My father used to say middle school is like an explosion in a cereal factory.
I trust you to get it.
But why do so many people stay flakey well beyond its useful life function?†
This is starting to look like my very first post, where I typed for DAYS and deleted and reworked and got all critical on my own ass... and eventually blurted. I've probably put six hours into various versions of who makes bad friends and why guys are easier than girls and the heartbreak of psoriasis.
The long and short? The eventual blurt?
I don't know.
I don't know how you make grown-up friends. I don't even know for sure if it's possible to "make" friends. Friends may just grow like metaphorical flowers on a trite piece of country-kitsch wallhanging.
For me, it boils down to honesty. Well, honesty and responsibility. Most people lack these in larger quantities than is strictly functional.‡ And that's why grown-up friendships are so rare.
I know you can eliminate a lot of the shitstorm by keeping things as shallow and one-dimensional as possible.
Not in a bad way.
In a low-maintenance, see-you-next-week-maybe, minimal responsibility/minimal chance for hurt feelings way. Knitting groups, adult education classes, bar-hopping -- ways to indulge in human contacts without necessarily making human contact.
It's like the styrofoam peanuts that fill the voids in your time and keep you from rattling around, but have no real nutritional value.
It's like babysitting and being able to give the kids back at the end of the night.
And it's probably a good way to test-drive a few folks and see if you want to take your mutual shallow thing outside that one-dimensional realm.
Not only that, if you have too many people in your world for whom you'd lay your life down, you're in imminent danger all the fucking time.
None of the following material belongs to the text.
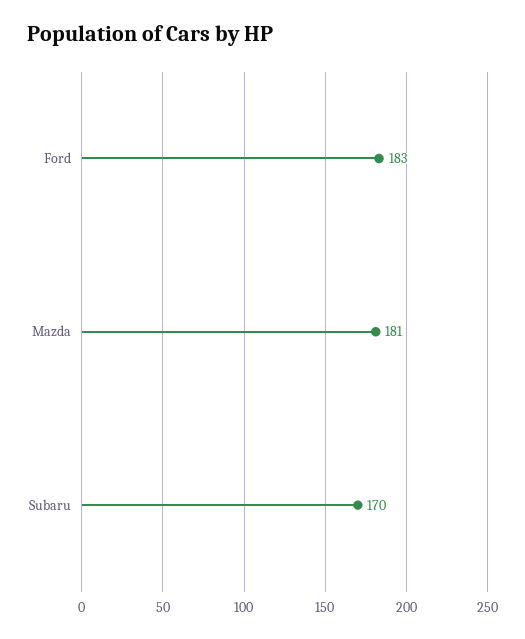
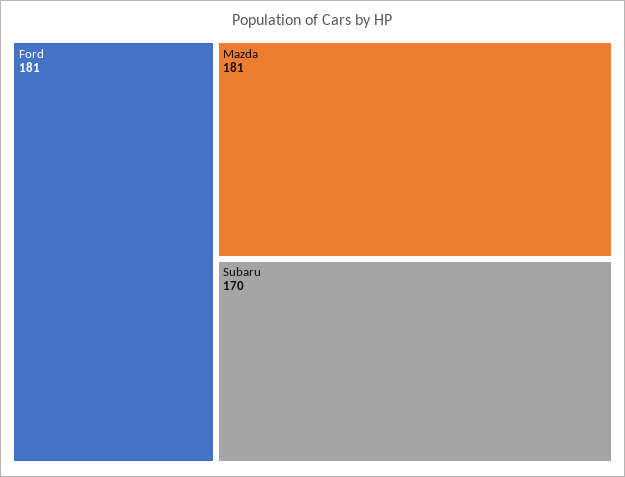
Ford: 183 -> 181

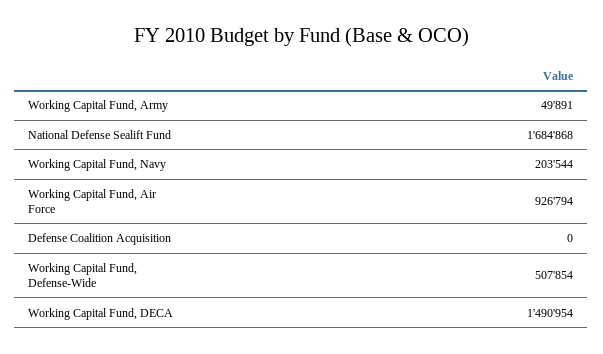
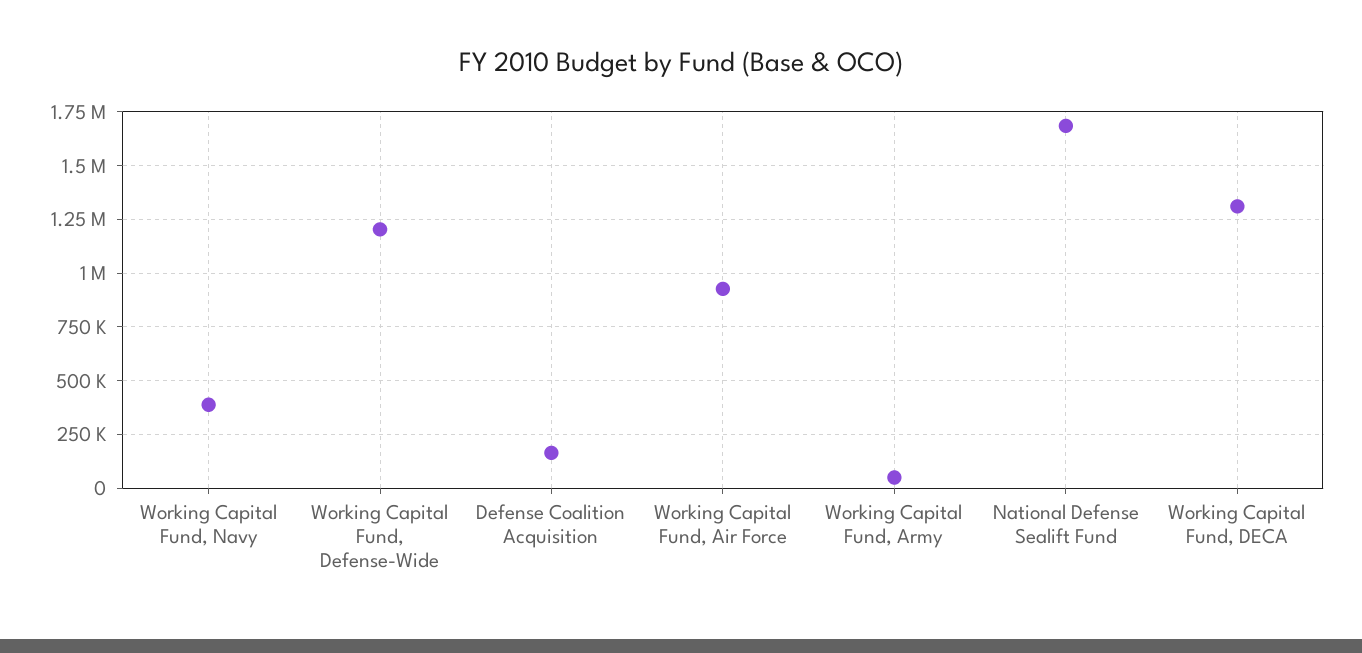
Working Capital Fund, Navy: 203544 -> 400000
Defense Coalition Acquisition: 0 -> 150000
Working Capital Fund, Defense-Wide: 507854 -> 1200000
Working Capital Fund, DECA: 1490954 -> 1300000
Seriously, those people you find (and thank gods we all have some of these) who are willing to be responsible for you, let you be responsible for them, and you can all be honest amongst yourselves... those people should be cherished. And encouraged. Possibly rewarded.
Go knit them socks.
[SUMMARY: Have a simile -- I made plenty.]
On the list of things to cherish, people who get my sense of humour.
Case in point: yesterday, I sent an email to various family members, thus:
Would each of you please provide me the following measurements at your earliest convenience:
Chest (the biggest part):
Hand (around knuckles):
Glove length (fingertip to wrist joint, right under the heel of your hand):
Head (measure around forehead where the band of a stocking cap would fall):
I figured it would allow me to knit on a whim or for a gift-giving occasions without having to tip my hand and spoil any potential surprise.
("Dad? It's me. Could you please go right now and measure around your knuckles? What? No reason. Just... curious. I certainly wouldn't be knitting you some gloves for your upcoming birthday.")
My sister-in-law replied thus:
> Chest (the biggest part): 3 wine bottles.
> Hand (around knuckles): 1/2 wine bottle
> Glove length (fingertip to wrist joint, right under the heel of your hand): 1/2 wine bottle
> Shoe size: 3/4 wine bottle
> Head (measure around forehead where the band of a
> stocking cap would fall): wine bottle and a half
I lost my tape measure today, but I'll send standard English measurements soon.
See? Funny and gets my funny. We'll probably keep her.%
Um... knitting: I finished the second border piece for Stupid Blanket and will have someone who knows better show me how to crochet it to the body of the beast.
I bought sock yarn yesterday. Pictures when we all need to feel better.
I tried to buy a blocking board at Hancock Fabrics yesterday, but to no avail. I don't want to wait six weeks for one. I'll probably spend three months looking for one in the stores.
Cat Bordhi has a new sock book coming out. The blurbs are so intriguing, but vague. It's like reading a wine review and wondering what the oenologist means by "altruistic."
But I know I have a responsibility to y'all to provide you quality knitting and quantity verbiage. And I won't let you down, at least on the verbiage front.
Knit me socks?
†FOOTNOTE (crossed): You know, to balance out hormones and shit.
‡FOOTNOTE (double-crossed): That's the nod to the fact that we all have weak spots and bad days and not even the bestest of us is honest and responsible all the time. I seek not perfection; I seek only reasonable measure. And not fucking with me.
%FOOTNOTE (percented): At least long enough to find out exactly *how* she measured her bust with a wine bottle. I might have to demand a demonstration. I'll take pictures.